# EXERCISE AIM
A precise reproduction of every record below is needed, minus the pictures.

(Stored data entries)

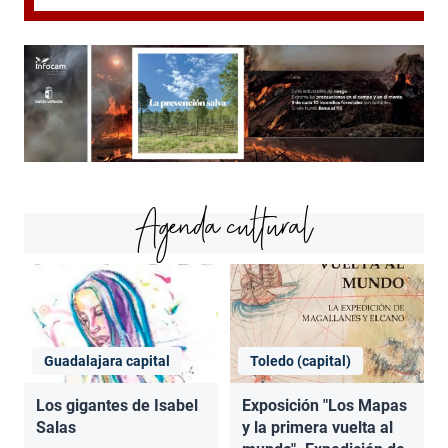
Agenda cultural
Guadalajara capital
Toledo (capital)
Los gigantes de Isabel
Exposición "Los Mapas
Salas
y la primera vuelta al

# RESPONSE FOR THIS EXERCISE
Agenda cultural
Guadalajara capital
Toledo (capital)
Los gigantes de Isabel
Exposición "Los Mapas
Salas
y la primera vuelta al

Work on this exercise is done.